Despite how far behind he was going into training camp, Romo still had the most efficient season of his career, thanks in part to NFL rushing champion DeMarco Murray easing the load on him. He had a career-best 113.2 passer rating with 34 touchdowns and nine interceptions.
Murray left for the NFC East rival Eagles in free agency, but owner Jerry Jones says Romo's threat as a passer is one of the reasons he believes the Cowboys can keep the running game going.
"What I'm seeing out here is Tony Romo at his best," said Jones, who made Romo the first $100 million player in franchise history with a six-year extension at $108 million in 2012.
"I can't remember a time when I thought he was playing any better, looked any better, made me feel any better, made our coaches feel any better as far as his execution and what he needs to do for us to win."

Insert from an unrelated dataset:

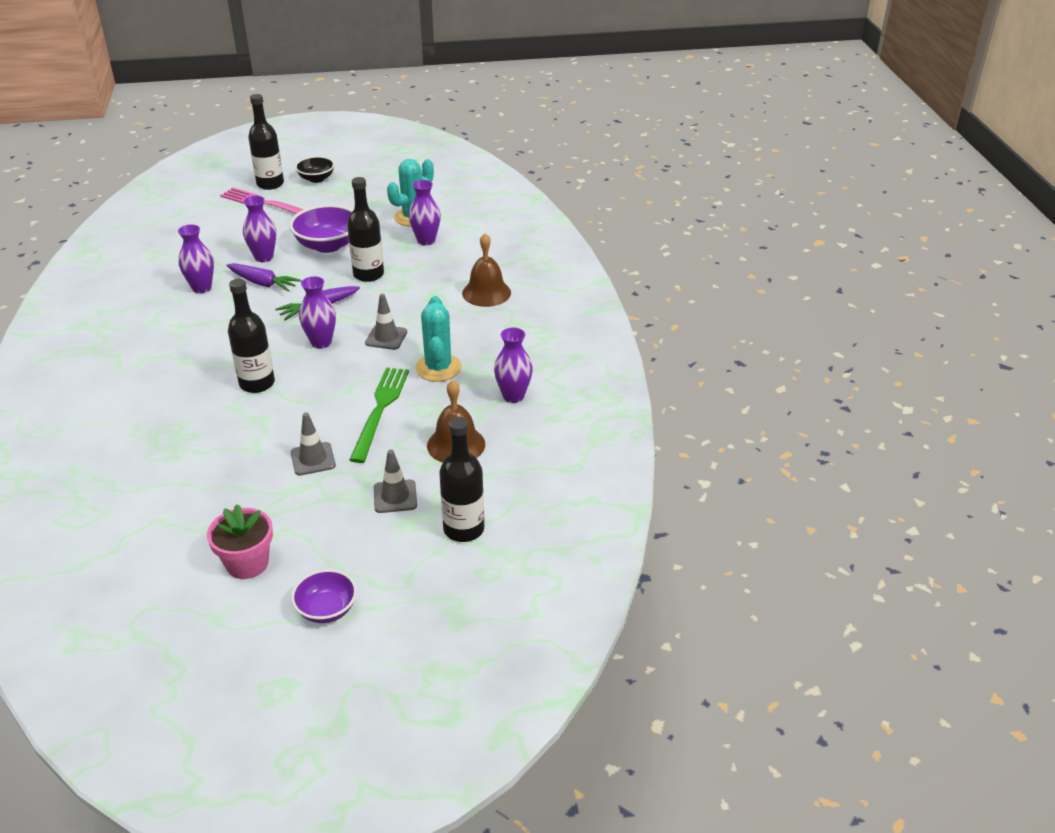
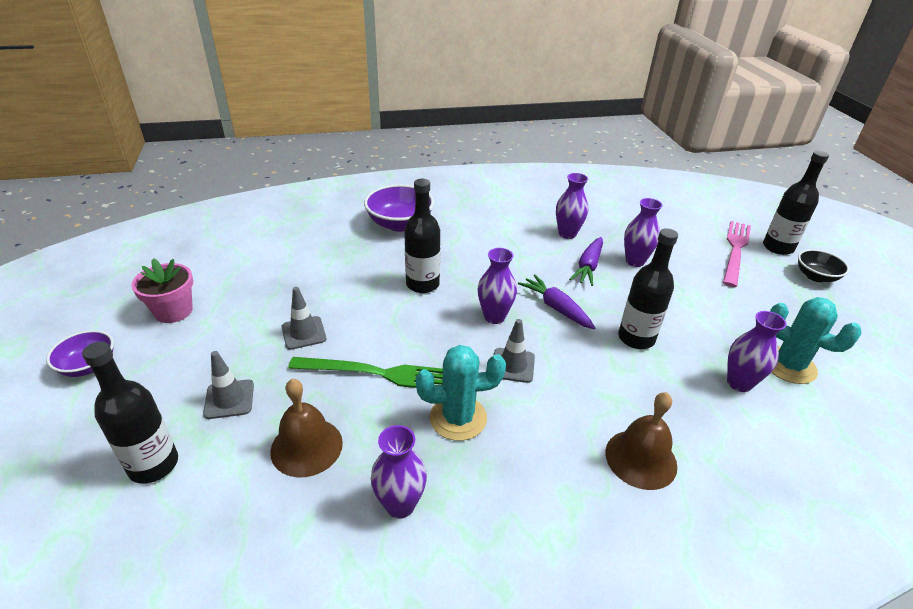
camera: 85 degrees right, 0 degrees up
(328, 245) = (681, 300): purple bowl -> purple bowl (400, 224)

Romo matched his career low for a full season with nine interceptions last year, and he's never protected the ball better over two seasons than he did in 2013-14.
While he says experience matters most, Romo doesn't dismiss the notion that injuries made him more of a thinker and less of a gambler, which was his reputation early in his career.
"I may have still ended up at the same point that I am right now," Romo said. "But I've also analyzed a few things I may not have with the technique of throwing in some capacity because I had just a lot of time to study it and then some, so that helps."
Garrett isn't sure there's much difference in Romo once the regular season rolls around.
"It's not like he's ever been a runner," the coach said. "He's always been someone who can have a great feel in the pocket, can move around and find some space.
"Every so often you'd see him run and make a play with his feet. But it was more about his ability to extend plays, keep his eyes up and throw the ball down the field."